ATLANTA (FRONTLINE MEDICAL NEWS)The strongest evidence to date that brief psychological therapy is effective in reducing repetition of acts of self-harm comes from a new Cochrane Collaboration meta-analysis.

Current guidelines on management of self-harm provided by the United Kingdom’s National Institute for Health and Care Excellence (NICE) state that psychological therapy “may” prevent recurrent self-harm, but this guidance relied upon limited evidence. The new Cochrane Collaboration review, based on 18 randomized controlled trials, greatly strengthens support for that conclusion, Dr. Keith Hawton said at the annual meeting of the American Association of Suicidology.

“And I’ve got to add, of course, that psychological therapy may be at least as effective in terms of other important outcomes,” observed Dr. Hawton, lead author of the soon-to-be published Cochrane meta-analysis. Dr. Hawton is professor of psychiatry and director of the Centre for Suicide Research at the University of Oxford (England).

The meta-analysis included 11 randomized trials of brief psychological therapy or treatment as usual in adults in which the primary outcome was repetition of self-harm during 6 months of follow-up. There were 146 such events in 663 patients who underwent psychological therapy, compared with 176 events in 640 controls, for an adjusted 43% relative risk reduction.

In 10 trials featuring 12 months of follow-up, some of which were also included in the 6-month analysis, there were 263 events in 1,101 psychotherapy recipients, compared with 308 events in 1,131 controls. That translates into a statistically significant 20% relative risk reduction favoring brief psychotherapy.
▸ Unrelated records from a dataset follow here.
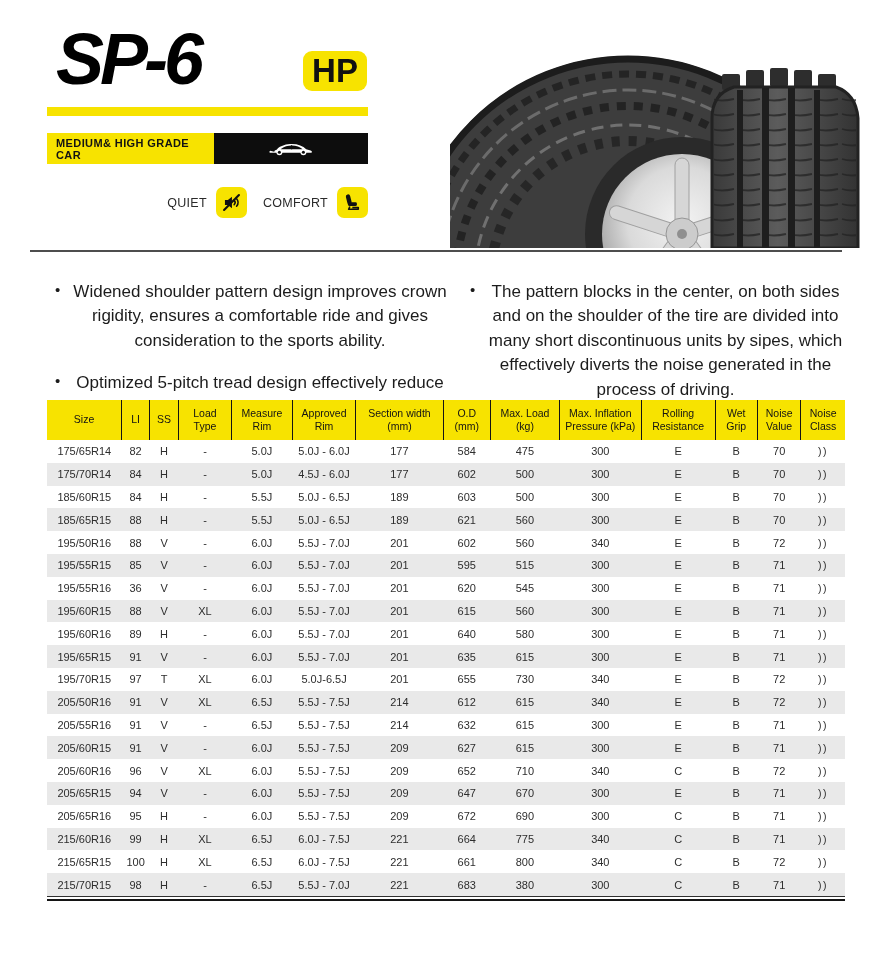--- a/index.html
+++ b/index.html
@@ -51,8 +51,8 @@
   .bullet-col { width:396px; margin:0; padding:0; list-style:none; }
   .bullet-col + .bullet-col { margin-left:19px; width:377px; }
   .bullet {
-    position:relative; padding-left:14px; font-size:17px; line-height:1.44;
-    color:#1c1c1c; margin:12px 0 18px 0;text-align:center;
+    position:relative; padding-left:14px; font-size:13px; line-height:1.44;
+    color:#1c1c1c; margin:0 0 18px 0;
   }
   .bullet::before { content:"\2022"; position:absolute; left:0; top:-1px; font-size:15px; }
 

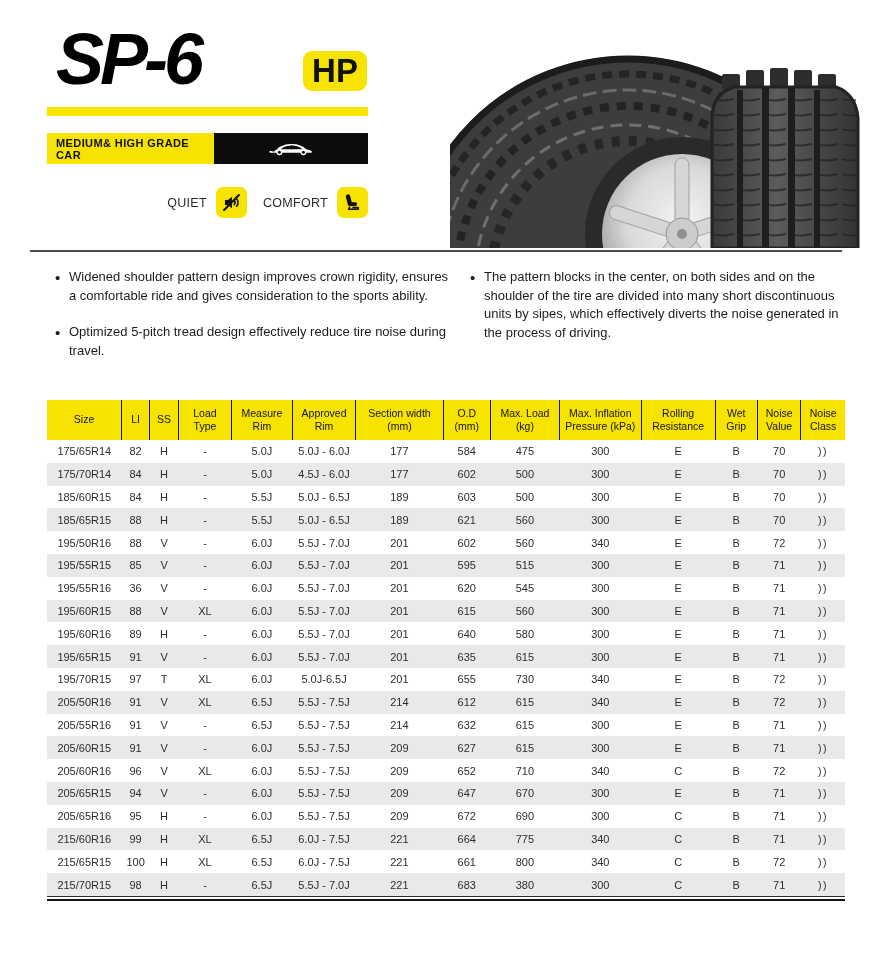--- a/index.html
+++ b/index.html
@@ -522,22 +522,6 @@
             <td class="noise">))</td>
           </tr>
           <tr>
-            <td>215/65R15</td>
-            <td>100</td>
-            <td>H</td>
-            <td>XL</td>
-            <td>6.5J</td>
-            <td>6.0J - 7.5J</td>
-            <td>221</td>
-            <td>661</td>
-            <td>800</td>
-            <td>340</td>
-            <td>C</td>
-            <td>B</td>
-            <td>72</td>
-            <td class="noise">))</td>
-          </tr>
-          <tr>
             <td>215/70R15</td>
             <td>98</td>
             <td>H</td>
Depression scores at last follow-up were significantly lower in the psychotherapy recipients, compared with treatment as usual. So were hopelessness and suicidal ideation scores.

Nine suicides occurred among 1,169 patients randomized to psychotherapy, vs. 15 in 1,185 controls. Although this represents a 34% relative risk reduction, the difference wasn’t significant, because suicide was such a rare event, even in these high-risk patients who – as documented in the Multicentre Study of Self Harm in England – have a 50-fold greater risk of death by suicide in the year following a self-harm event than the risk in the general population.

“This illustrates the problem in using suicide as an outcome, even when you stack up a lot of studies,” Dr. Hawton noted.

The trials in the meta-analysis were conducted throughout the world, so “treatment as usual” in the control arm varied from study to study. But even in the United Kingdom, where the NICE guidelines state that all self-harm patients who present to a hospital should receive a psychosocial assessment, including an evaluation of their needs and risks, a 32-hospital study showed that only 60% of self-harm patients actually get such an assessment, the psychiatrist said.

A variety of forms of brief psychological therapy for self-harm were employed in the randomized trials. Most involved short-term cognitive-behavioral therapy, problem-solving therapy, or dialectical behavior therapy. Components shared by the various regimens included engagement; a careful examination of the process associated with an individual’s self-harm; problem-solving; cognitive therapy to address the patient’s problems, thoughts, images, and core beliefs; and ongoing monitoring of depression, hopelessness, and thoughts of self-harm.

“The self-harm population is very heterogeneous. There’s a wide range of problems and needs. Brief psychological therapy isn’t suitable for all patients. We’ve estimated that about 30% could benefit from this approach,” according to Dr. Hawton.

Based in part upon the Cochrane Collaboration analysis, the local directors of health services across England and Wales recently have received guidance that brief psychological therapy is to be made available routinely to patients seen by self-harm mental health programs, he added.

Self-harm is defined in the United Kingdom as intentional nonfatal self-poisoning or self-injury regardless of the degree of suicidal intent.

Looking ahead, Dr. Hawton cited several developments that show promise as potential new therapies for self-harm patients.

“Mindfulness has achieved great success in recent years, particularly based on very impressive impacts in people with relapsing depression. This is clearly an area that’s going to be developed in relation to the self- harm population. In fact, there is already work going on,” he said.

Similarly, randomized studies are underway evaluating ketamine and its analogs for acute suicidality based upon the highly favorable results reported in treating severe depression.

Internet and mobile telephone–based interventions for self-harm patients are “proliferating” at the moment, Dr. Hawton said.

“One of the issues is how to individualize therapy through these approaches,” he noted.

Dr. Hawton’s research is funded by the National Institute for Health Research. He reported having no financial conflicts.